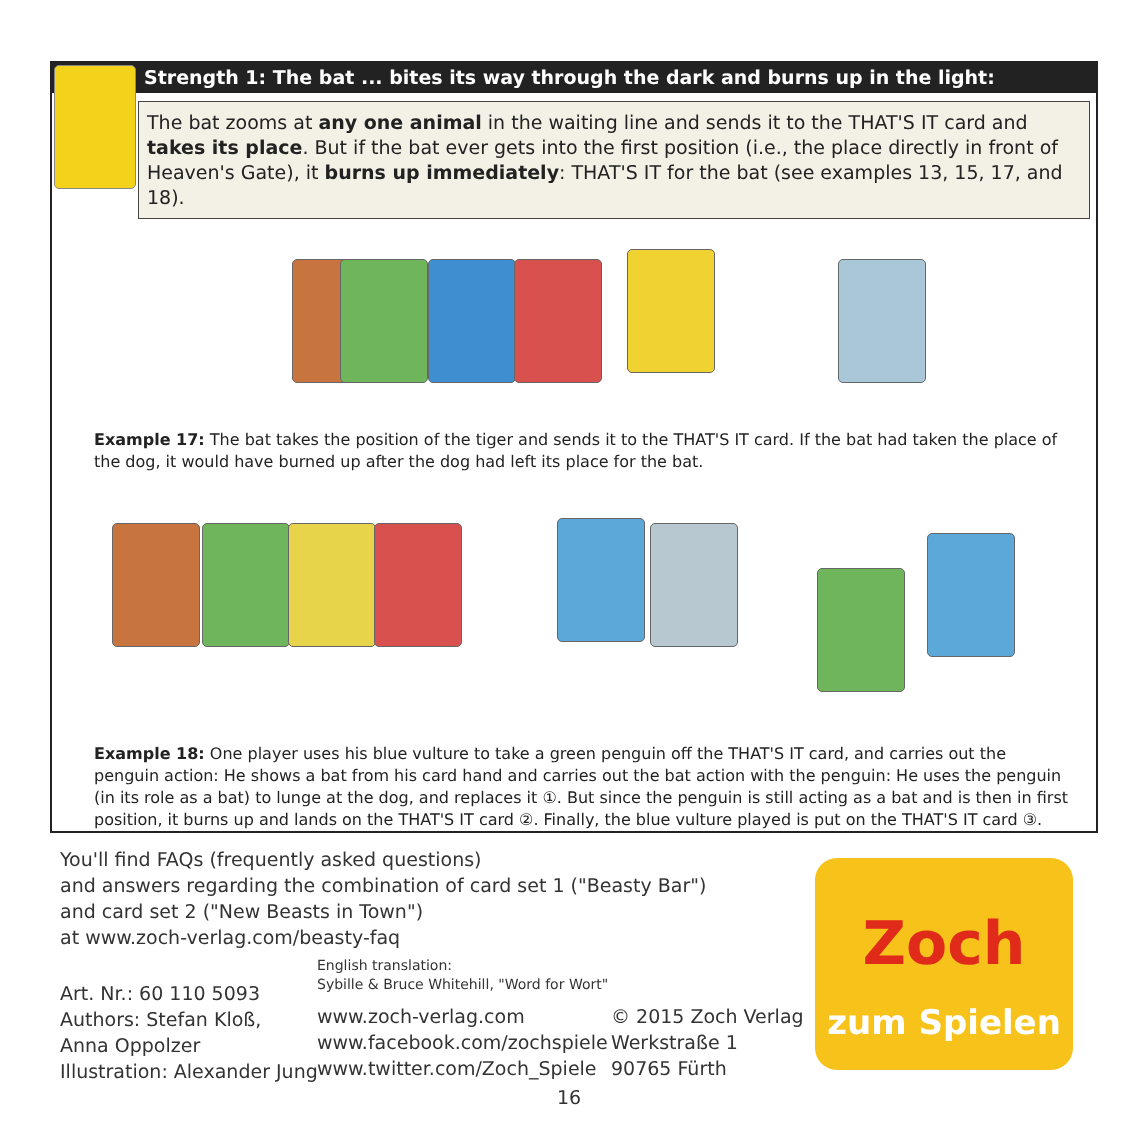Strength 1: The bat ... bites its way through the dark and burns up in the light:
The bat zooms at any one animal in the waiting line and sends it to the THAT'S IT card and takes its place. But if the bat ever gets into the first position (i.e., the place directly in front of Heaven's Gate), it burns up immediately: THAT'S IT for the bat (see examples 13, 15, 17, and 18).
Example 17: The bat takes the position of the tiger and sends it to the THAT'S IT card. If the bat had taken the place of the dog, it would have burned up after the dog had left its place for the bat.
Example 18: One player uses his blue vulture to take a green penguin off the THAT'S IT card, and carries out the penguin action: He shows a bat from his card hand and carries out the bat action with the penguin: He uses the penguin (in its role as a bat) to lunge at the dog, and replaces it ①. But since the penguin is still acting as a bat and is then in first position, it burns up and lands on the THAT'S IT card ②. Finally, the blue vulture played is put on the THAT'S IT card ③.
You'll find FAQs (frequently asked questions)
and answers regarding the combination of card set 1 ("Beasty Bar")
and card set 2 ("New Beasts in Town")
at www.zoch-verlag.com/beasty-faq
Art. Nr.: 60 110 5093
Authors: Stefan Kloß,
Anna Oppolzer
Illustration: Alexander Jung
English translation:
Sybille & Bruce Whitehill, "Word for Wort"
www.zoch-verlag.com
www.facebook.com/zochspiele
www.twitter.com/Zoch_Spiele
© 2015 Zoch Verlag
Werkstraße 1
90765 Fürth
16
Zoch zum Spielen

=-=-=

INSTRUCTIONS TO FOLLOW
Starting from the line containing "and answers regarding", repeat each line through the end of the entries, exactly.

YOUR SOLUTION
and answers regarding the combination of card set 1 ("Beasty Bar")
and card set 2 ("New Beasts in Town")
at www.zoch-verlag.com/beasty-faq
Art. Nr.: 60 110 5093
Authors: Stefan Kloß,
Anna Oppolzer
Illustration: Alexander Jung
English translation:
Sybille & Bruce Whitehill, "Word for Wort"
www.zoch-verlag.com
www.facebook.com/zochspiele
www.twitter.com/Zoch_Spiele
© 2015 Zoch Verlag
Werkstraße 1
90765 Fürth
16
Zoch zum Spielen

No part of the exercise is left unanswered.